*** TEXT SHOWN ***
Home from the Hill

ON A RECENT SATURDAY, I attended a brief memorial service for Fred Stone, the late, longtime master of the Wolver Beagles, a private pack in Middleburg, Virginia, that has hunted the rolling Loudoun County farmland since 1913. Fred, who died at 72 this past March, had been master for some three decades.

Gathered in a grove at the corner of his property in Middleburg, there were about 50 people in attendance, as well as two old girls from the pack, Hurry and Sapphire, both now retired from hunting, and standing patiently by on their leashes. Members of Fred’s family offered stories, and one of the new joint masters read a letter to Fred–purportedly from Hurry and Sapphire, and from Spiteful, who preferred to stay in the kennel–about their years of hunting the surrounding countryside.
*** End of TEXT SHOWN ***
*** DATA FOR ANALYSIS ***
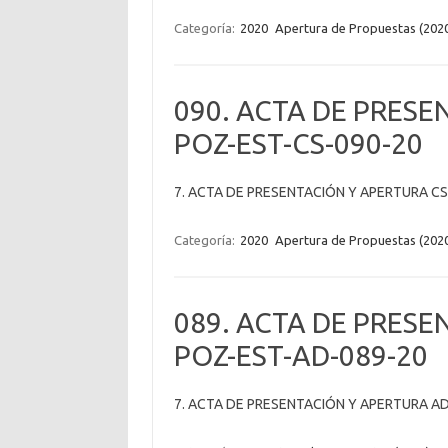
Categoría:
2020
Apertura de Propuestas (202
090. ACTA DE PRESE
POZ-EST-CS-090-20
7. ACTA DE PRESENTACIÓN Y APERTURA CS
Categoría:
2020
Apertura de Propuestas (202
089. ACTA DE PRESE
POZ-EST-AD-089-20
7. ACTA DE PRESENTACIÓN Y APERTURA AD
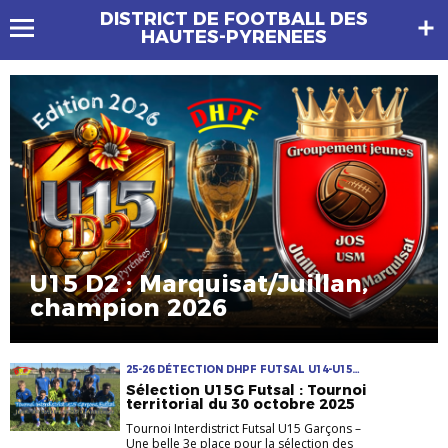
DISTRICT DE FOOTBALL DES
HAUTES-PYRENEES
U15 D2 : Marquisat/Juillan,
champion 2026
25-26 DÉTECTION DHPF FUTSAL U14-U15
U15G FUTSAL
Sélection U15G Futsal : Tournoi
territorial du 30 octobre 2025
Tournoi Interdistrict Futsal U15 Garçons –
Une belle 3e place pour la sélection des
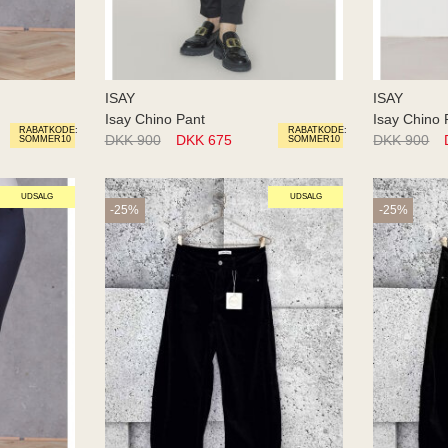
ISAY
ISAY
Isay Chino Pant
Isay Chino 
RABATKODE:
RABATKODE:
DKK 900
DKK 675
DKK 900
SOMMER10
SOMMER10
UDSALG
UDSALG
-25%
-25%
*** End of DATA FOR ANALYSIS ***
◆ **TASK BRIEF**
Print the passage of the memorial text that begins at the words "Gathered in a" and ends after the words "the surrounding countryside.". The lines above are not required for this work.

◆ **THE COMPLETED TASK**
Gathered in a grove at the corner of his property in Middleburg, there were about 50 people in attendance, as well as two old girls from the pack, Hurry and Sapphire, both now retired from hunting, and standing patiently by on their leashes. Members of Fred’s family offered stories, and one of the new joint masters read a letter to Fred–purportedly from Hurry and Sapphire, and from Spiteful, who preferred to stay in the kennel–about their years of hunting the surrounding countryside.